Divide using synthetic division $$ ( 8x^{4}-14x^{3}+x^{2}-12x+12 ) \div ( x-2 ) $$
Answer
The synthetic division table is:
$$ \begin{array}{c|rrrrr}2&8&-14&1&-12&12\\& & 16& 4& 10& \color{black}{-4} \\ \hline &\color{blue}{8}&\color{blue}{2}&\color{blue}{5}&\color{blue}{-2}&\color{orangered}{8} \end{array} $$The solution is:
$$ \frac{ 8x^{4}-14x^{3}+x^{2}-12x+12 }{ x-2 } = \color{blue}{8x^{3}+2x^{2}+5x-2} ~+~ \frac{ \color{red}{ 8 } }{ x-2 } $$Explanation
Step 1 : Write down the coefficients of the dividend into division table. Put the zero from $ x -2 = 0 $ ( $ x = \color{blue}{ 2 } $ ) at the left.
$$ \begin{array}{c|rrrrr}\color{blue}{2}&8&-14&1&-12&12\\& & & & & \\ \hline &&&&& \end{array} $$Step 1 : Bring down the leading coefficient to the bottom row.
$$ \begin{array}{c|rrrrr}2&\color{orangered}{ 8 }&-14&1&-12&12\\& & & & & \\ \hline &\color{orangered}{8}&&&& \end{array} $$Step 2 : Multiply by the number on the left, and carry the result into the next column: $ \color{blue}{ 2 } \cdot \color{blue}{ 8 } = \color{blue}{ 16 } $.
$$ \begin{array}{c|rrrrr}\color{blue}{2}&8&-14&1&-12&12\\& & \color{blue}{16} & & & \\ \hline &\color{blue}{8}&&&& \end{array} $$Step 3 : Add down last column: $ \color{orangered}{ -14 } + \color{orangered}{ 16 } = \color{orangered}{ 2 } $
$$ \begin{array}{c|rrrrr}2&8&\color{orangered}{ -14 }&1&-12&12\\& & \color{orangered}{16} & & & \\ \hline &8&\color{orangered}{2}&&& \end{array} $$Step 4 : Multiply by the number on the left, and carry the result into the next column: $ \color{blue}{ 2 } \cdot \color{blue}{ 2 } = \color{blue}{ 4 } $.

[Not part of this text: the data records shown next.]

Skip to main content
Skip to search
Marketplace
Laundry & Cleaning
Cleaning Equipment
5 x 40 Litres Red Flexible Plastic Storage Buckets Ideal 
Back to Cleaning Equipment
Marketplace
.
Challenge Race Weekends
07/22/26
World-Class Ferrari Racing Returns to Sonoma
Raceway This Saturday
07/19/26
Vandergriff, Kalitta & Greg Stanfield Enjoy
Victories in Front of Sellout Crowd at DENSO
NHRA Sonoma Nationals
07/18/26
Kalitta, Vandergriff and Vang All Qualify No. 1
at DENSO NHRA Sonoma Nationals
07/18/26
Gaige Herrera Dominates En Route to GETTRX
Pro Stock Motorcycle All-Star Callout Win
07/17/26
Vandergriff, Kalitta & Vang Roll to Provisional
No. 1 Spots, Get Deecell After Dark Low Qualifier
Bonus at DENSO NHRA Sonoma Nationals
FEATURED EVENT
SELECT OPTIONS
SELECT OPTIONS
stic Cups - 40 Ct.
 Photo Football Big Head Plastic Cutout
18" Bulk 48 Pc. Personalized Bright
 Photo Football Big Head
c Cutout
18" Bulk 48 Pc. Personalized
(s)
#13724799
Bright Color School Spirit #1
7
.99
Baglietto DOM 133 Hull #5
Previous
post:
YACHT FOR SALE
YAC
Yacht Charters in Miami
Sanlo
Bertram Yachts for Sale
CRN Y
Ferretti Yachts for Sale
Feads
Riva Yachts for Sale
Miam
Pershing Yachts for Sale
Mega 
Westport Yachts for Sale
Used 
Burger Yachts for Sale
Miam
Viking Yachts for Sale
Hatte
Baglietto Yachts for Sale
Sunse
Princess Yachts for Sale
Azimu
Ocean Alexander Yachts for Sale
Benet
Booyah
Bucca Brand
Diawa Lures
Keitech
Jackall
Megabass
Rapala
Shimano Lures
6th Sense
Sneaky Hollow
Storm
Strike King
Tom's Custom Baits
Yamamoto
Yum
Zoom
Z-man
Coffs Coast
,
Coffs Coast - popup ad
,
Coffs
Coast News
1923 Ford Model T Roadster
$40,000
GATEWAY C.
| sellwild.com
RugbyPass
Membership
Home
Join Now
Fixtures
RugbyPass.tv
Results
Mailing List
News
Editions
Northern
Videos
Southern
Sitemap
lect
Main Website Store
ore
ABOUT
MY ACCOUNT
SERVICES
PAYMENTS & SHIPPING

$$ \begin{array}{c|rrrrr}\color{blue}{2}&8&-14&1&-12&12\\& & 16& \color{blue}{4} & & \\ \hline &8&\color{blue}{2}&&& \end{array} $$Step 5 : Add down last column: $ \color{orangered}{ 1 } + \color{orangered}{ 4 } = \color{orangered}{ 5 } $
$$ \begin{array}{c|rrrrr}2&8&-14&\color{orangered}{ 1 }&-12&12\\& & 16& \color{orangered}{4} & & \\ \hline &8&2&\color{orangered}{5}&& \end{array} $$Step 6 : Multiply by the number on the left, and carry the result into the next column: $ \color{blue}{ 2 } \cdot \color{blue}{ 5 } = \color{blue}{ 10 } $.
$$ \begin{array}{c|rrrrr}\color{blue}{2}&8&-14&1&-12&12\\& & 16& 4& \color{blue}{10} & \\ \hline &8&2&\color{blue}{5}&& \end{array} $$Step 7 : Add down last column: $ \color{orangered}{ -12 } + \color{orangered}{ 10 } = \color{orangered}{ -2 } $
$$ \begin{array}{c|rrrrr}2&8&-14&1&\color{orangered}{ -12 }&12\\& & 16& 4& \color{orangered}{10} & \\ \hline &8&2&5&\color{orangered}{-2}& \end{array} $$Step 8 : Multiply by the number on the left, and carry the result into the next column: $ \color{blue}{ 2 } \cdot \color{blue}{ \left( -2 \right) } = \color{blue}{ -4 } $.
$$ \begin{array}{c|rrrrr}\color{blue}{2}&8&-14&1&-12&12\\& & 16& 4& 10& \color{blue}{-4} \\ \hline &8&2&5&\color{blue}{-2}& \end{array} $$Step 9 : Add down last column: $ \color{orangered}{ 12 } + \color{orangered}{ \left( -4 \right) } = \color{orangered}{ 8 } $
$$ \begin{array}{c|rrrrr}2&8&-14&1&-12&\color{orangered}{ 12 }\\& & 16& 4& 10& \color{orangered}{-4} \\ \hline &\color{blue}{8}&\color{blue}{2}&\color{blue}{5}&\color{blue}{-2}&\color{orangered}{8} \end{array} $$Bottom line represents the quotient $ \color{blue}{ 8x^{3}+2x^{2}+5x-2 } $ with a remainder of $ \color{red}{ 8 } $.